Malgré ces avertissements, le 22 février 2023, le gouvernement d’Elisabeth Borne a décidé, « en réponse aux demandes de l’industrie »d’autoriser la multinationale suisse à utiliser des microfiltres non conformes, comme en témoigne le procès-verbal d’une réunion interministérielle que nous avons obtenu.

Aujourd’hui, c’est donc l’Agence régionale de santé Occitanie qui tire la sonnette d’alarme, et qui envisage « un arrêt de la production d’eau minérale naturelle sur le site de Vergèze ». « Si cette information est avérée, ce que Nestlé a négocié avec les ministres, qui l’ont validée en catimini, n’était pas un plan de transformation, mais de manipulation. Un projet illégal et potentiellement dangereux pour la population en raison du risque virologique évoqué. Nous le vérifierons auprès de la commission d’enquête car nous en avons le mandat et le pouvoir.a réagi la cellule d’enquête de Radio France et le Monde Alexandre Ouizille, le sénateur socialiste de l’Oise à l’origine de la commission d’enquête sénatoriale consacrée à cette affaire, et dont les travaux viennent de commencer.

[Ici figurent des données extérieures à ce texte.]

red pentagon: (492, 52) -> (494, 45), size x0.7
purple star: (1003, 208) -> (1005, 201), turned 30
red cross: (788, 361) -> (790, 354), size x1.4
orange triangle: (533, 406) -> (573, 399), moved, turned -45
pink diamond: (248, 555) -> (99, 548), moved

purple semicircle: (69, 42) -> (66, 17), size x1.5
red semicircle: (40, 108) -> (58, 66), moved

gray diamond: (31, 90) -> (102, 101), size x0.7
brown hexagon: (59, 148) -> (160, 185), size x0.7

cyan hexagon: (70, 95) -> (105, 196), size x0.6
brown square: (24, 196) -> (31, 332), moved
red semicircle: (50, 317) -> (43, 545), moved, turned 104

L’avenir de Perrier et des 1 000 salariés de son usine de Vergèze dépend désormais de la préfecture du Gard. Ce dernier doit en effet se prononcer sur la demande de renouvellement de l’autorisation d’exploitation du “Source Perrier” pour produire de l’eau minérale naturelle, déposée en octobre 2023 par Nestlé. Contacté par Radio France et Le mondela préfecture indique qu’elle pourrait prendre sa décision lors de la «premier semestre 2025» après avoir reçu un « avis d’hydrogéologues agréés en matière d’hygiène publique », complémentaire au rapport de l’ARS.

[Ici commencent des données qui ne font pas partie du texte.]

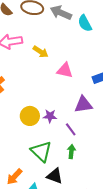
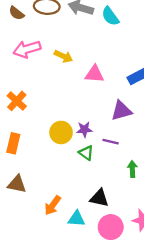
purple line: (71, 129) -> (111, 142), turned -32
green triangle: (41, 151) -> (86, 153), moved, size x0.6
green arrow: (71, 152) -> (132, 169), moved

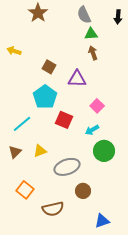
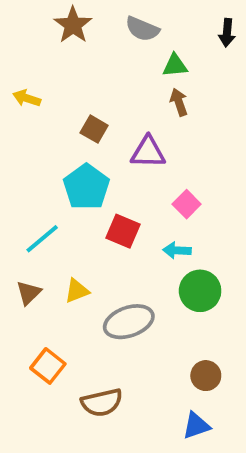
gray semicircle: (84, 15) -> (142, 29), moved, turned -42
cyan arrow: (92, 130) -> (177, 250), turned 32
brown circle: (83, 191) -> (206, 376), moved

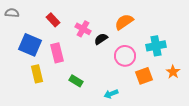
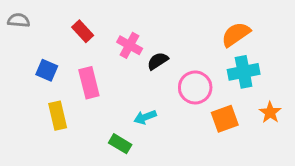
orange semicircle: (124, 22) -> (236, 34), moved
blue square: (30, 45) -> (47, 70), size x0.6
green rectangle: (76, 81) -> (120, 144), moved
cyan arrow: (111, 94) -> (145, 117), moved

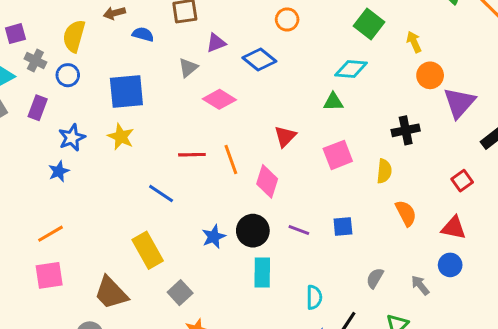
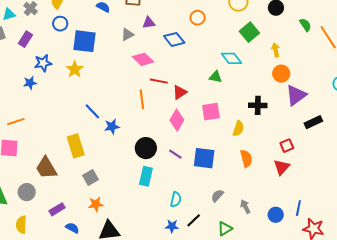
cyan diamond: (351, 69) -> (232, 58), turned 35
blue circle: (68, 75) -> (60, 24), moved
red line: (192, 155) -> (159, 81), moved
pink diamond: (267, 181) -> (177, 120), moved
blue square: (343, 227) -> (204, 158), size x1.6
red triangle: (454, 228) -> (282, 167), moved, turned 48
blue star: (214, 237) -> (112, 126), moved
blue circle: (450, 265) -> (276, 215), moved

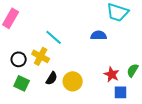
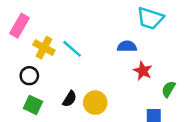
yellow cross: (41, 56) -> (44, 48), moved
red star: (112, 74) -> (143, 71), moved

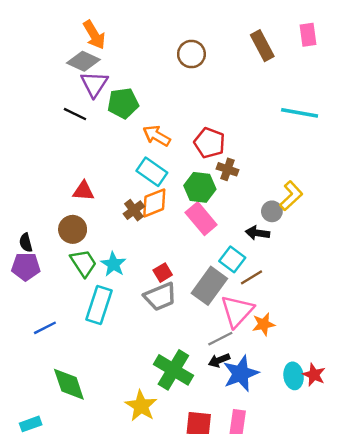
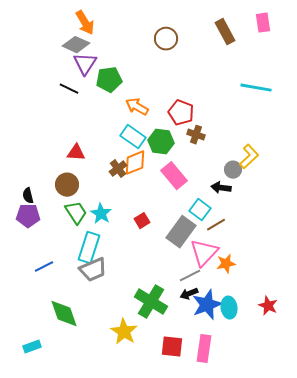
green hexagon: (200, 187) -> (161, 142), moved
gray trapezoid: (160, 297) -> (93, 270), moved
cyan ellipse: (294, 376) -> (229, 308), moved

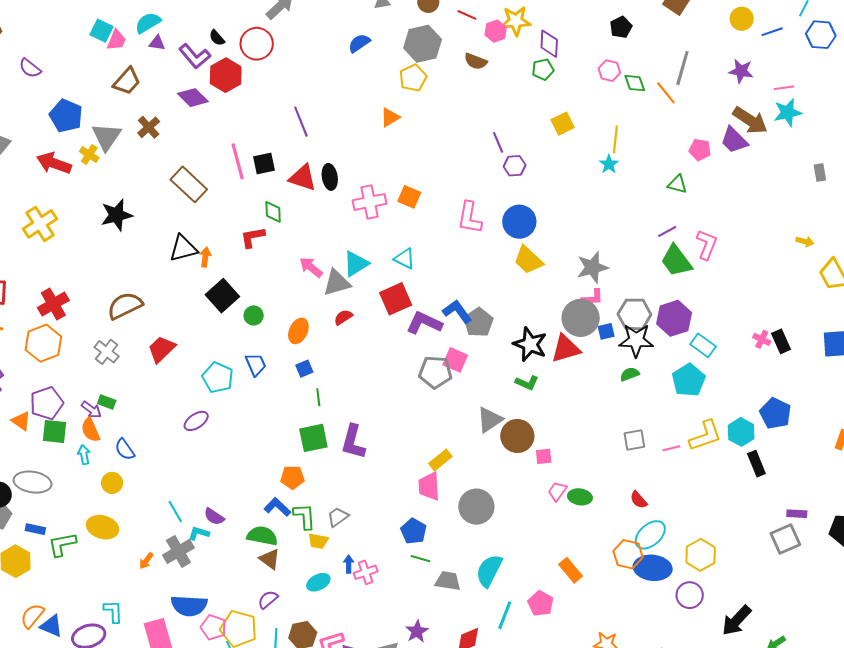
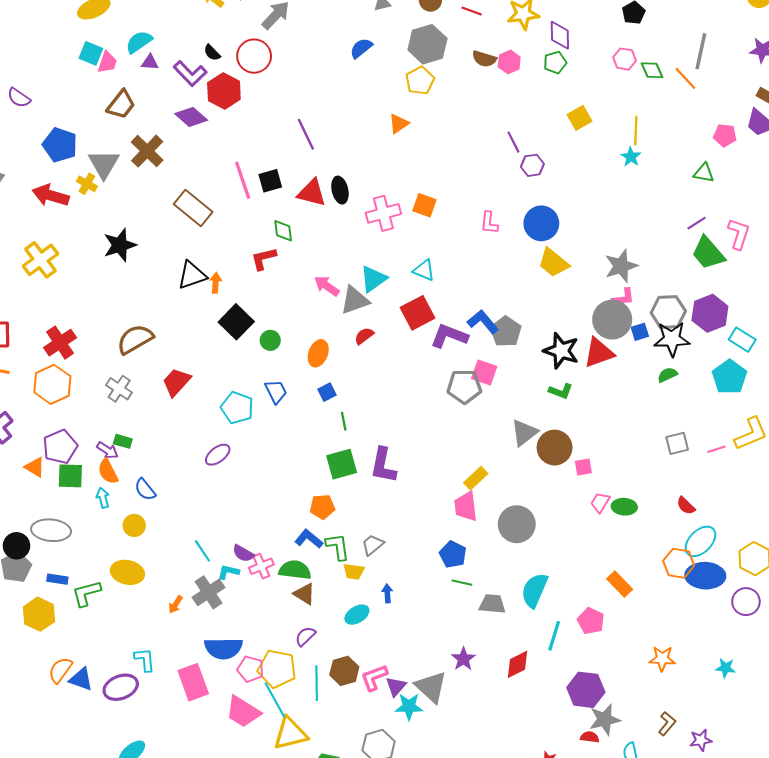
pink hexagon: (496, 31) -> (509, 62), moved
brown cross: (149, 127) -> (147, 151), size x1.4
pink L-shape: (470, 218) -> (489, 223), size x0.7
pink cross: (366, 572) -> (261, 566), moved

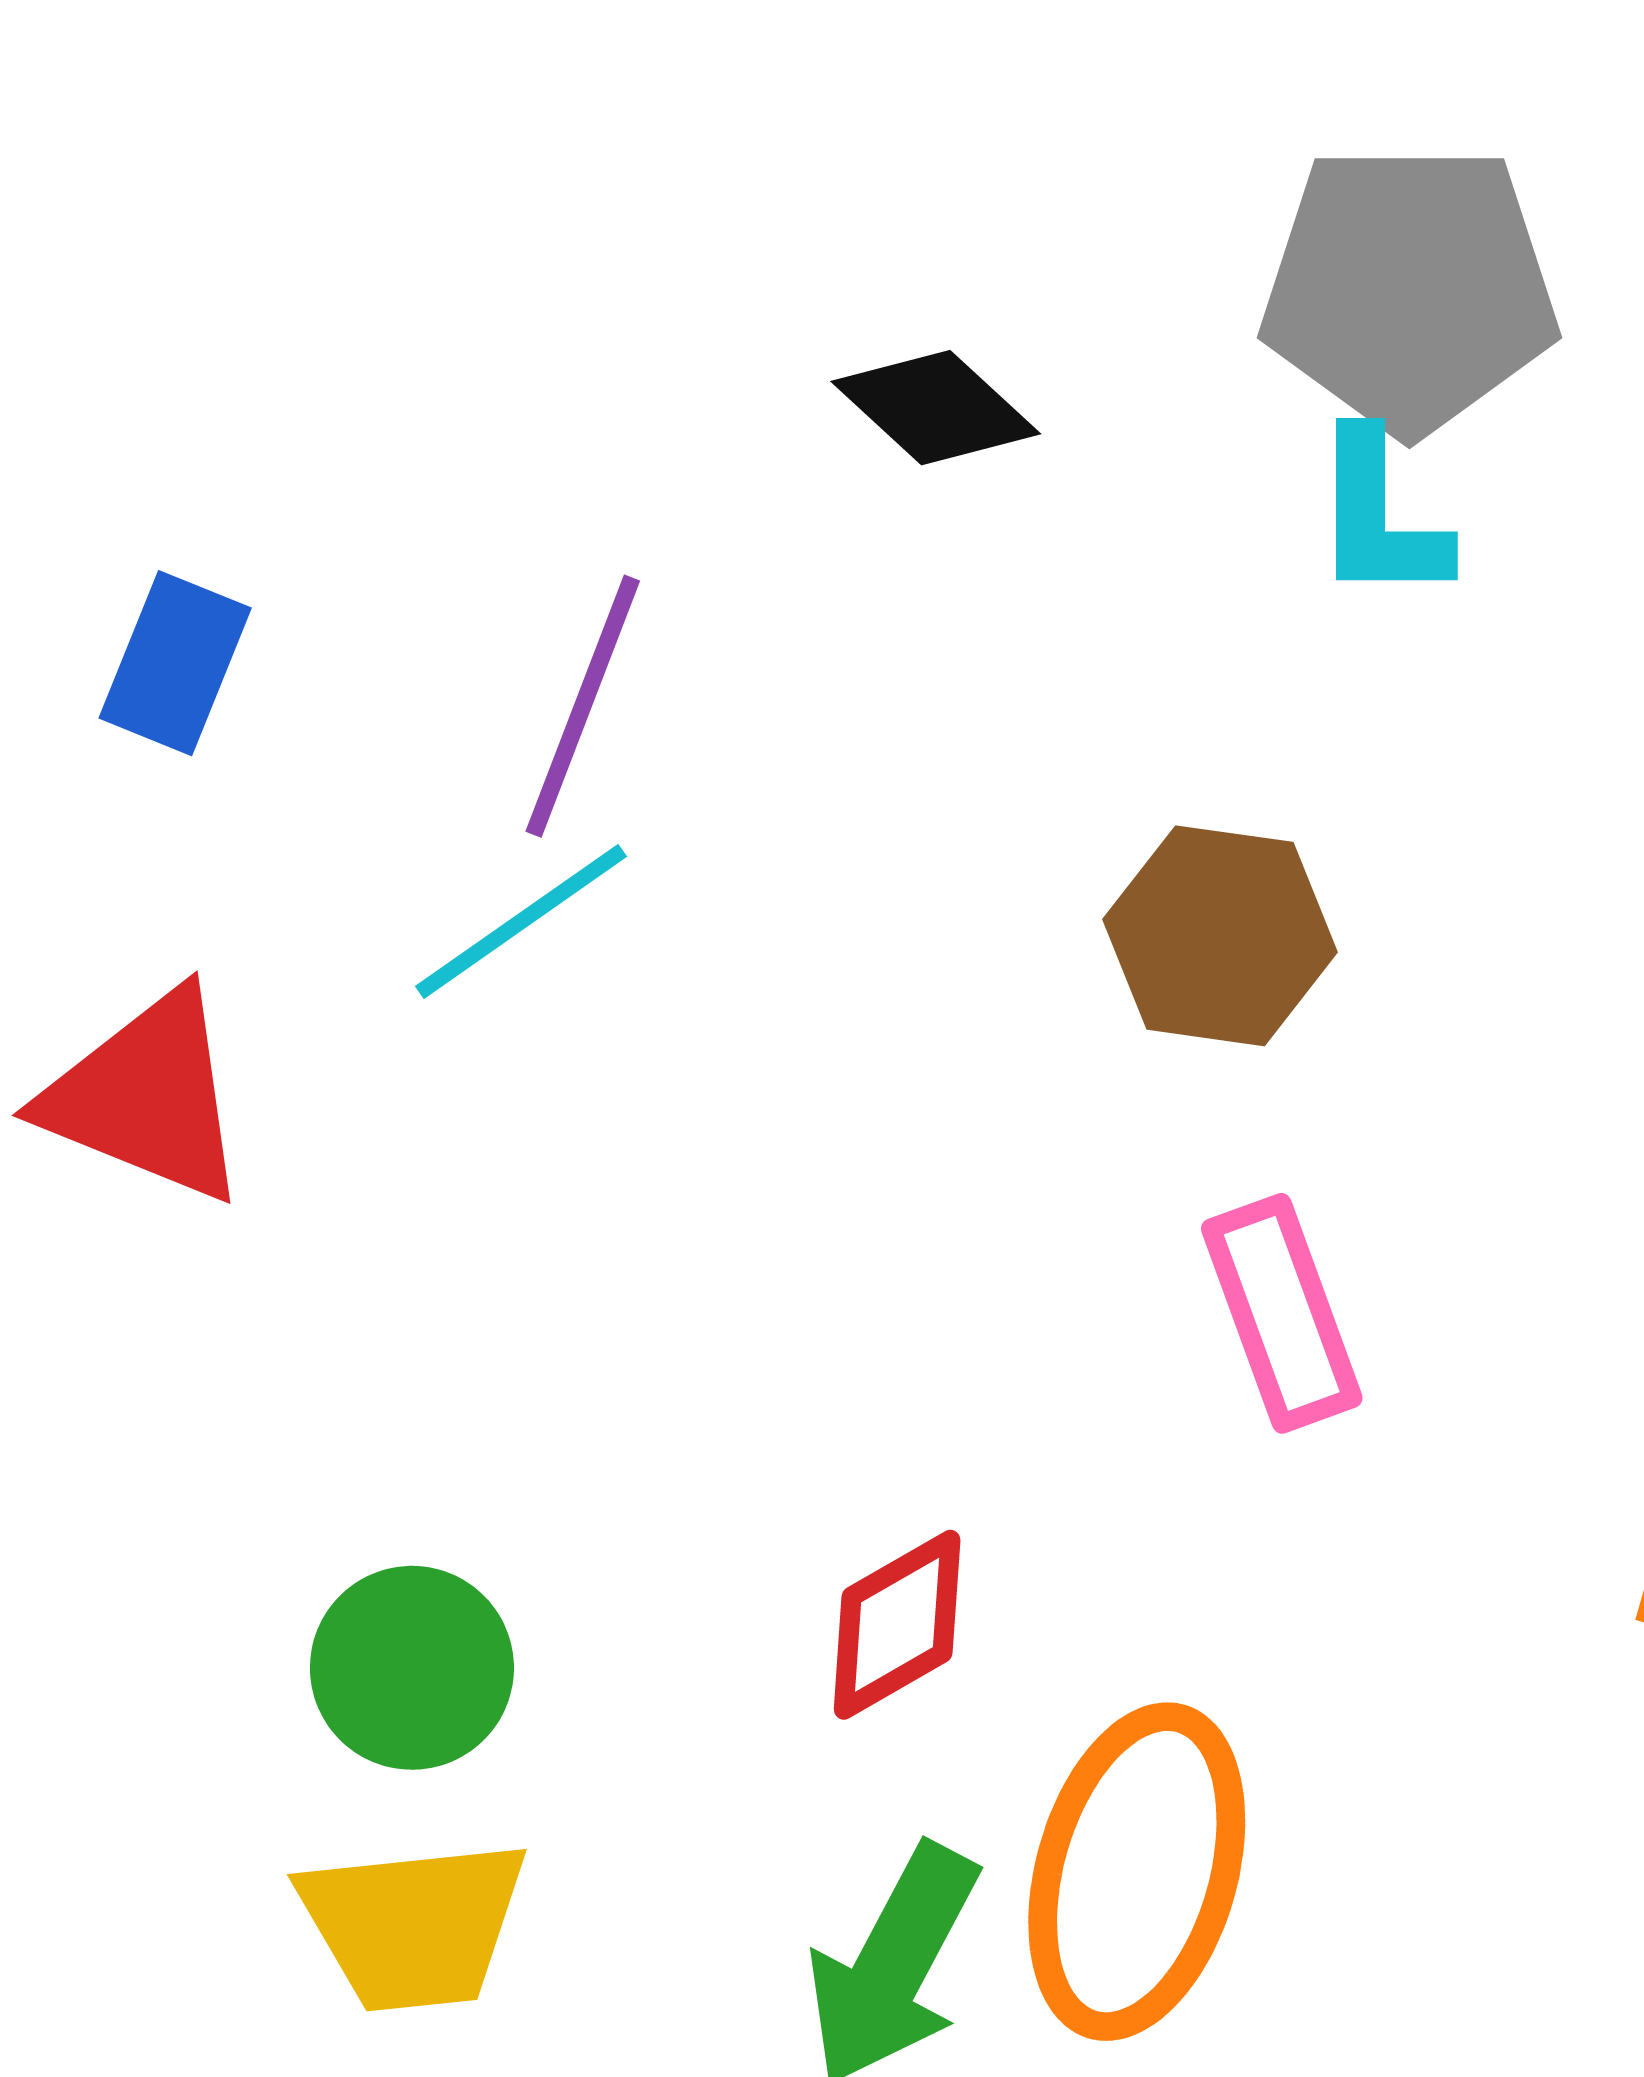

Contacté, Nestlé indique «exploiter le site de Vergèze dans le cadre fixé par les autorités et sous leur contrôle. Avant de préciser : « NNous pensons que vous faites référence à un rapport administratif préliminaire, élaboré suite à une visite des services de l’ARS et de la DDPP sur notre site. Au cours d’un débat contradictoire, Nestlé Waters a ensuite apporté ses commentaires et précisions. Nous ne pouvons pas commenter car nous ne connaissons pas le rapport final.